Segundo Nicole, a pesquisa confirmou que o exercício
físico também é eficaz na redução dos sintomas depressivos em pacientes que
estão sob “monoterapia”, ou seja, aqueles com depressão leve, cujo único
tratamento é a prática regular de exercícios físicos, sem o uso de
antidepressivos. “Essa abordagem pode evitar os efeitos colaterais das
medicações e, quando há boa aderência ao protocolo, os resultados costumam ser
significativos e satisfatórios”, diz ela.
Por outro lado, em casos mais graves, ressalta a
bióloga, o exercício físico deve ser utilizado como terapia complementar,
atuando de forma adjunta ao tratamento farmacológico. “Nossos estudos também
evidenciam que essa combinação não apenas intensifica a resposta
antidepressiva, mas traz benefícios adicionais, como melhora na qualidade do
sono, redução de processos inflamatórios relacionados à depressão, e diminuição
dos níveis do hormônio do estresse (cortisol)”, afirma.
Um ponto que Nicole Galvão destaca, tem a ver com os
tipos de exercício. “Estudos têm demonstrado que tanto os exercícios aeróbicos
quanto os de força desempenham um papel importante na regulação do humor e,
consequentemente, na redução dos sintomas depressivos.
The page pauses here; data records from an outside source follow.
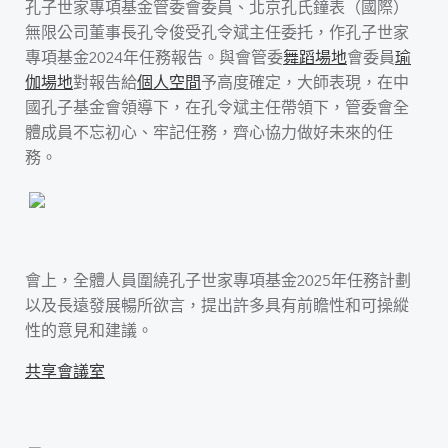
孔子世家專項基金管委會委員、北京孔氏鐘表（國際）
無限公司董事長孔令俊受孔令斌主任委托，作孔子世家
專項基金2024年任務報告。與會管委
舞蹈場地
會委員
瑜
伽場地
對報告給
個人空間
予高度確定，大師表現，在中
國孔子基金會領導下，在孔令斌主任帶領下，管委會全
體成員不忘初心、牢記任務，齊心協力做好未來的任
務。
會上，全體人員圍繞孔子世家專項基金2025年任務計劃
以及長遠發展暢所欲言，提出許多具有前瞻性和可操縱
性的意見和建議。
共享會議室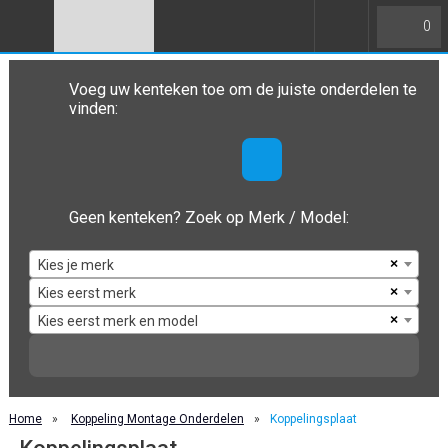
0
Voeg uw kenteken toe om de juiste onderdelen te
vinden:
Geen kenteken? Zoek op Merk / Model:
×
Kies je merk
×
Kies eerst merk
×
Kies eerst merk en model
Home
»
Koppeling Montage Onderdelen
»
Koppelingsplaat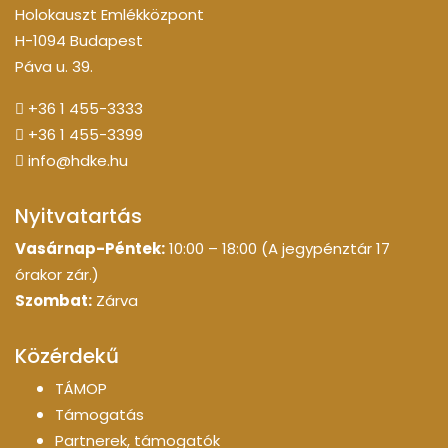
Holokauszt Emlékközpont
H-1094 Budapest
Páva u. 39.
+36 1 455-3333
+36 1 455-3399
info@hdke.hu
Nyitvatartás
Vasárnap-Péntek:
10:00 – 18:00 (A jegypénztár 17
órakor zár.)
Szombat:
Zárva
Közérdekű
TÁMOP
Támogatás
Partnerek, támogatók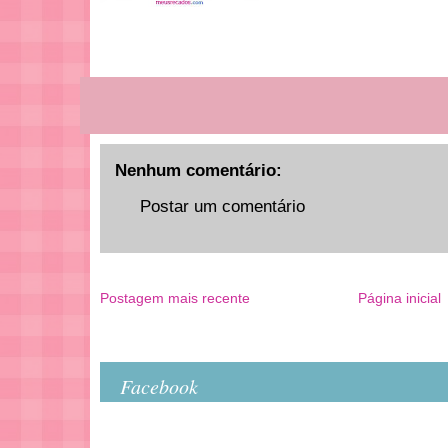
Nenhum comentário:
Postar um comentário
Postagem mais recente
Página inicial
Facebook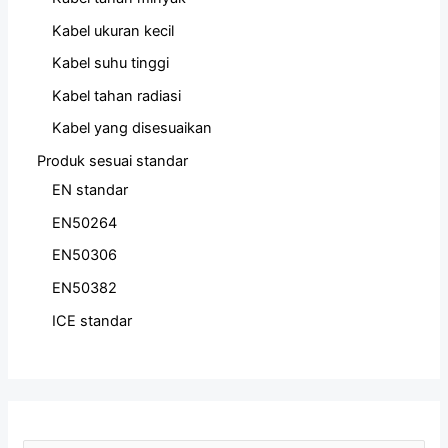
Kabel ukuran kecil
Kabel suhu tinggi
Kabel tahan radiasi
Kabel yang disesuaikan
Produk sesuai standar
EN standar
EN50264
EN50306
EN50382
ICE standar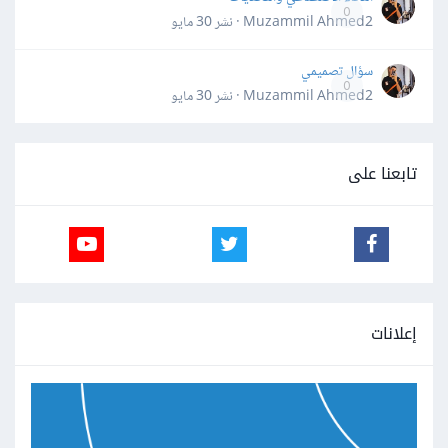
0
Muzammil Ahmed2 · نشر
30 مايو
سؤال تصميمي
0
Muzammil Ahmed2 · نشر
30 مايو
تابعنا على
إعلانات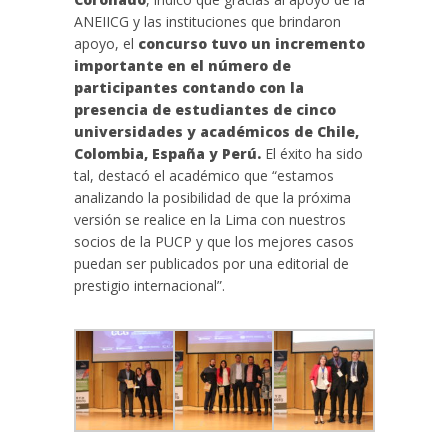
ANEIICG y las instituciones que brindaron
apoyo, el
concurso tuvo un incremento
importante en el número de
participantes contando con la
presencia de estudiantes de cinco
universidades y académicos de Chile,
Colombia, España y Perú.
El éxito ha sido
tal, destacó el académico que “estamos
analizando la posibilidad de que la próxima
versión se realice en la Lima con nuestros
socios de la PUCP y que los mejores casos
puedan ser publicados por una editorial de
prestigio internacional”.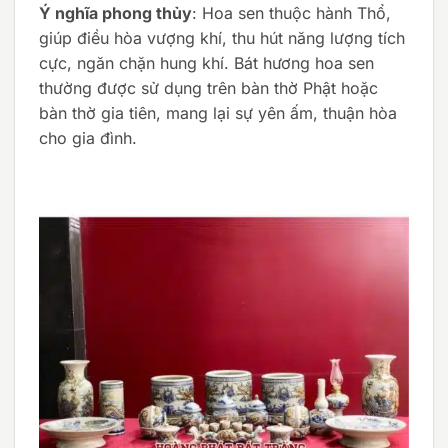
Ý nghĩa phong thủy
: Hoa sen thuộc hành Thổ,
giúp điều hòa vượng khí, thu hút năng lượng tích
cực, ngăn chặn hung khí. Bát hương hoa sen
thường được sử dụng trên bàn thờ Phật hoặc
bàn thờ gia tiên, mang lại sự yên ấm, thuận hòa
cho gia đình.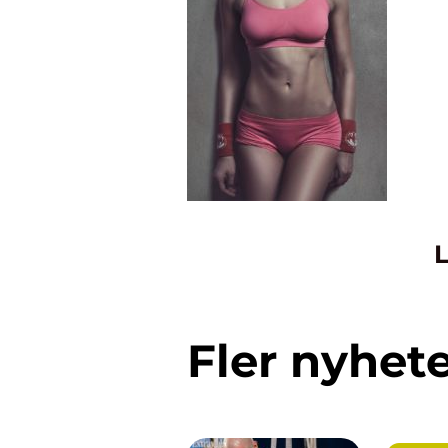
L
Fler nyhet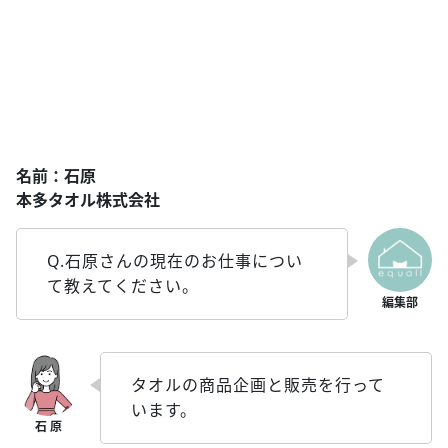
名前：石原
本多タオル株式会社
Q.石原さんの現在のお仕事につい
て教えてください。
タオルの商品企画と販売を行って
います。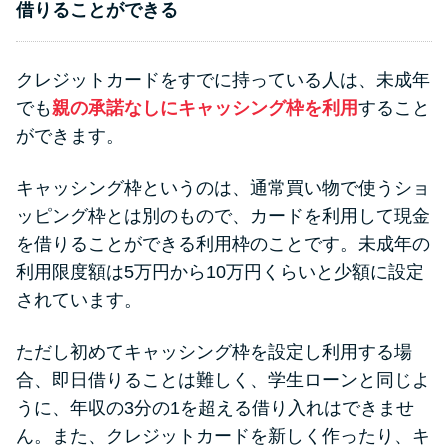
借りることができる
クレジットカードをすでに持っている人は、未成年
でも
親の承諾なしにキャッシング枠を利用
すること
ができます。
キャッシング枠というのは、通常買い物で使うショ
ッピング枠とは別のもので、カードを利用して現金
を借りることができる利用枠のことです。未成年の
利用限度額は5万円から10万円くらいと少額に設定
されています。
ただし初めてキャッシング枠を設定し利用する場
合、即日借りることは難しく、学生ローンと同じよ
うに、年収の3分の1を超える借り入れはできませ
ん。また、クレジットカードを新しく作ったり、キ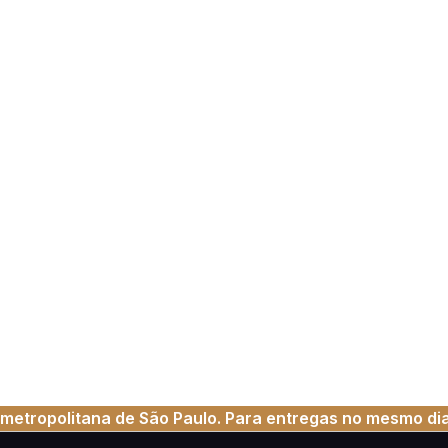
metropolitana de São Paulo. Para entregas no mesmo dia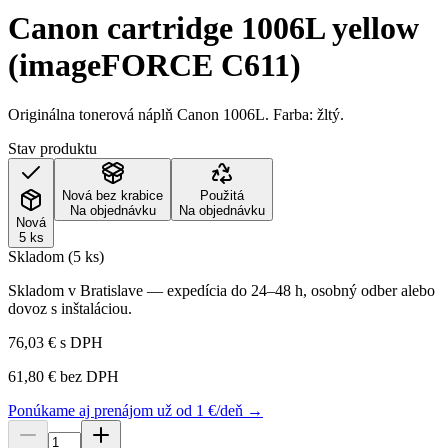
Canon cartridge 1006L yellow
(imageFORCE C611)
Originálna tonerová náplň Canon 1006L. Farba: žltý.
Stav produktu
Nová bez krabice
Použitá
Na objednávku
Na objednávku
Nová
5 ks
Skladom (5 ks)
Skladom v Bratislave — expedícia do 24–48 h, osobný odber alebo
dovoz s inštaláciou.
76,03 €
s DPH
61,80 €
bez DPH
Ponúkame aj prenájom už od 1 €/deň →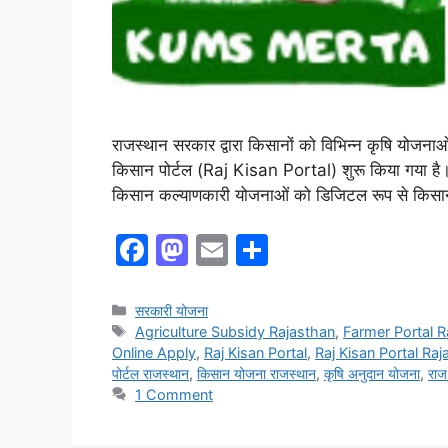
राजस्थान सरकार द्वारा किसानों को विभिन्न कृषि योजनाओं 
किसान पोर्टल (Raj Kisan Portal) शुरू किया गया है। 
किसान कल्याणकारी योजनाओं को डिजिटल रूप से किसानों
F
M
E
S
a
a
m
h
c
st
ai
ar
Categories
सरकारी योजना
Tags
Agriculture Subsidy Rajasthan
,
Farmer Portal R
e
o
l
e
Online Apply
,
Raj Kisan Portal
,
Raj Kisan Portal Ra
b
d
पोर्टल राजस्थान
,
किसान योजना राजस्थान
,
कृषि अनुदान योजना
,
राज
1 Comment
o
o
o
n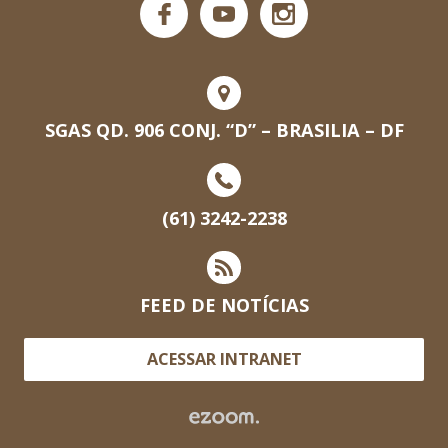
SGAS QD. 906 CONJ. “D” – BRASILIA – DF
(61) 3242-2238
FEED DE NOTÍCIAS
ACESSAR INTRANET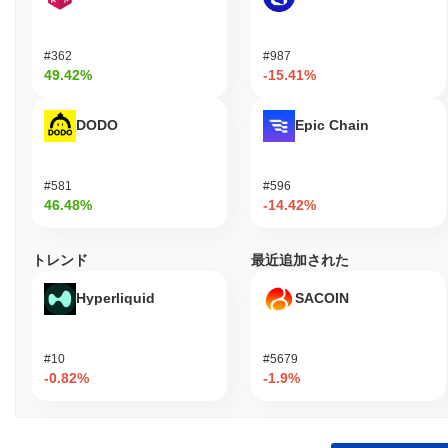
#362
#987
49.42%
-15.41%
DODO
Epic Chain
#581
#596
46.48%
-14.42%
トレンド
最近追加された
Hyperliquid
SACOIN
#10
#5679
-0.82%
-1.9%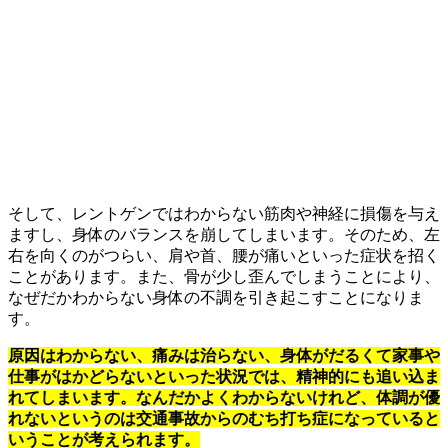
そして、レントゲンではわからない筋肉や神経に損傷を与え
ますし、身体のバランスを崩してしまいます。そのため、左
右を向くのがつらい、肩や首、腰が痛いといった症状を招く
ことがあります。また、骨が少し歪んでしまうことにより、
なぜだかわからない身体の不調を引き起こすことになりま
す。
原因はわからない、痛みは治らない、身体がだるくて家事や
仕事がはかどらないといった状況では、精神的にも追い込ま
れてしまいます。なんだかよくわからないけれど、体調が優
れないというのは交通事故からのむち打ち症になっていると
いうことが考えられます。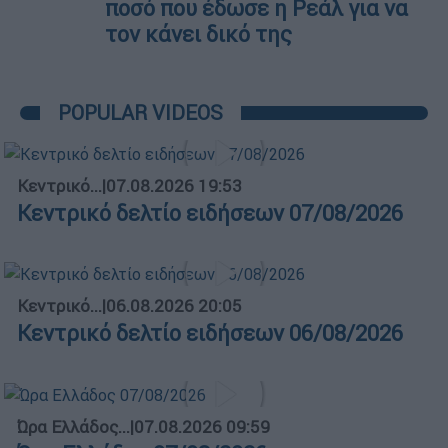
ποσό που έδωσε η Ρεάλ για να
τον κάνει δικό της
POPULAR VIDEOS
Κεντρικό...
|
07.08.2026 19:53
Κεντρικό δελτίο ειδήσεων 07/08/2026
Κεντρικό...
|
06.08.2026 20:05
Κεντρικό δελτίο ειδήσεων 06/08/2026
Ώρα Ελλάδος...
|
07.08.2026 09:59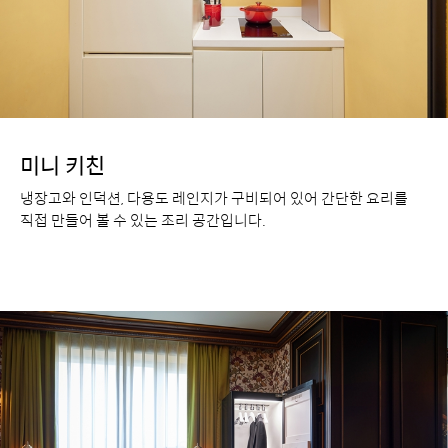
미니 키친
냉장고와 인덕션, 다용도 레인지가 구비되어 있어 간단한 요리를
직접 만들어 볼 수 있는 조리 공간입니다.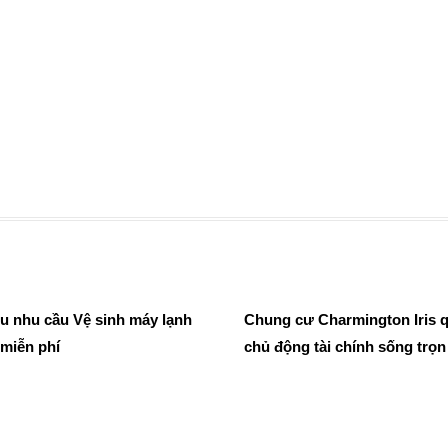
ểu nhu cầu Vệ sinh máy lạnh
Chung cư Charmington Iris 
 miễn phí
chủ động tài chính sống trọn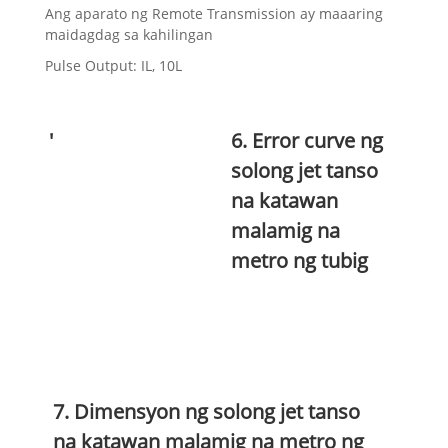
Ang aparato ng Remote Transmission ay maaaring
maidagdag sa kahilingan
Pulse Output: IL, 10L
'
6. Error curve ng
solong jet tanso
na katawan
malamig na
metro ng tubig
7. Dimensyon ng solong jet tanso
na katawan malamig na metro ng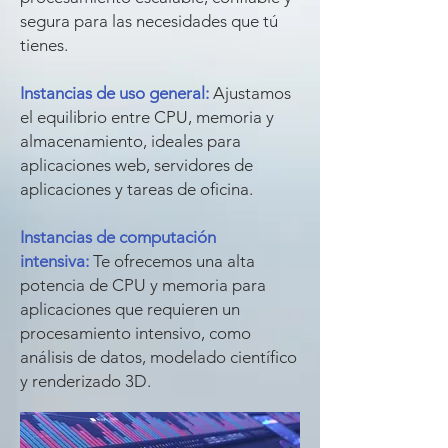
segura para las necesidades que tú
tienes.
Instancias de uso general:
Ajustamos
el equilibrio
entre CPU, memoria y
almacenamiento, ideales para
aplicaciones web, servidores de
aplicaciones y tareas de oficina.
Instancias de computación
intensiva:
Te ofrecemos una alta
potencia de CPU y memoria para
aplicaciones que requieren un
procesamiento intensivo, como
análisis de datos, modelado científico
y renderizado 3D.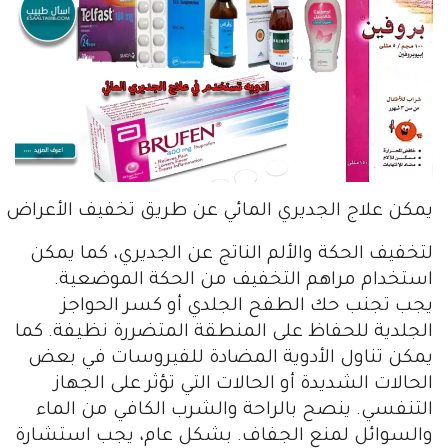
يمكن علاج الجديري المائي عن طريق تخفيف الأعراض 
لتخفيف الحكة والألم الناتج عن الجديري، كما يمكن
استخدام مراهم التخفيف من الحكة الموضعية.
يجب تجنب حك الطفح الجلدي أو كسر الحواجز
الجلدية للحفاظ على المنطقة المتضررة نظيفة. كما
يمكن تناول الأدوية المضادة للفيروسات في بعض
الحالات الشديدة أو الحالات التي تؤثر على الجهاز
التنفسي. ينصح بالراحة والشرب الكافي من الماء
والسوائل لمنع الجفاف. بشكل عام، يجب استشارة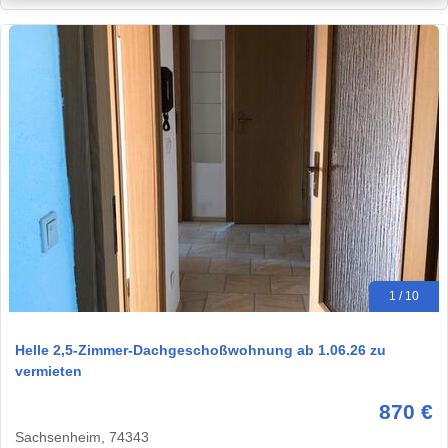
1 / 10
Helle 2,5-Zimmer-Dachgeschoßwohnung ab 1.06.26 zu
vermieten
870 €
Sachsenheim, 74343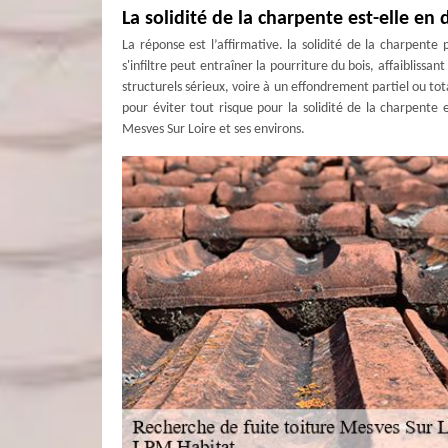
La solidité de la charpente est-elle en d
La réponse est l’affirmative. la solidité de la charpent
s'infiltre peut entraîner la pourriture du bois, affaibliss
structurels sérieux, voire à un effondrement partiel ou tota
pour éviter tout risque pour la solidité de la charpente 
Mesves Sur Loire et ses environs.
No entanto, um desafio
significativo no tratamento da depressão por meio do exercício físico é a
aderência ao programa”, explica.
A anedonia, um dos sintomas da depressão, é
caracterizado pela perda do prazer em atividades antes consideradas agradáveis.
Esse é o sintoma que mais costuma dificultar a adesão de pacientes depressivos
a atividades físicas. “Portanto, mais do que determinar qual tipo de exercício
é mais eficaz, o verdadeiro desafio reside em garantir que o paciente consiga
manter uma rotina regular de exercícios”, enfatiza.
Quanto à freqüência, apesar da recomendação sobre
bons resultados indicarem 150 minutos semanais de exercícios, a bióloga afirma
que o mais importante, inicialmente, é que o paciente saia do sedentarismo.
“Isso significa que não é necessário atingir imediatamente essa meta semanal.
No estudo citado, o protocolo tinha 120 minutos semanais”, completa.
Em muitos casos, é mais eficaz começar com
protocolos menos exigentes, que demandem menos esforço físico e psicológico do
paciente, especialmente quando se trata de alguém com uma condição de saúde
debilitada. O aspecto mais relevante nesse estágio inicial, segundo Nicole, é
garantir que haja aderência ao programa de exercícios, permitindo que o
paciente desenvolva gradualmente uma rotina consistente e sustentável.
Evidências de estudos também conduzidos na UFRN
mostram que, para pacientes com depressão, um fator que pode se sobrepor à
importância do tempo total de exercício semanal é o quanto o paciente gosta de
realizar aquela atividade física. “Ou seja, não se trata apenas de alcançar um
número específico de minutos, mas de construir uma relação positiva e afetiva
com o exercício”, ressaltou a professora.
O exercício físico, portanto, atua como um
tratamento holístico, indo muito além da simples redução dos sintomas
depressivos. Por promover a saúde geral do paciente, diz Nicole, a
implementação nos protocolos de tratamento da depressão deve ser considerada
não apenas como uma recomendação adicional, mas como uma ferramenta terapêutica
essencial.
Segundo a bióloga e professora, os resultados da
pesquisa realizada no programa de pós graduação em Psicobiologia da UFRN, vêm
sendo publicados ao longo de 2024. Ainda há dados em fase final de análise,
como os relacionados à redução de processos inflamatórios e à regulação do
hormônio do estresse, o cortisol.
Até o momento, quase 300 pacientes já foram triados,
agendaram consultas e acessaram o aplicativo “Enfrentamento à Tristeza”,
desenvolvido em colaboração com a empresa de telemedicina Upsaúde.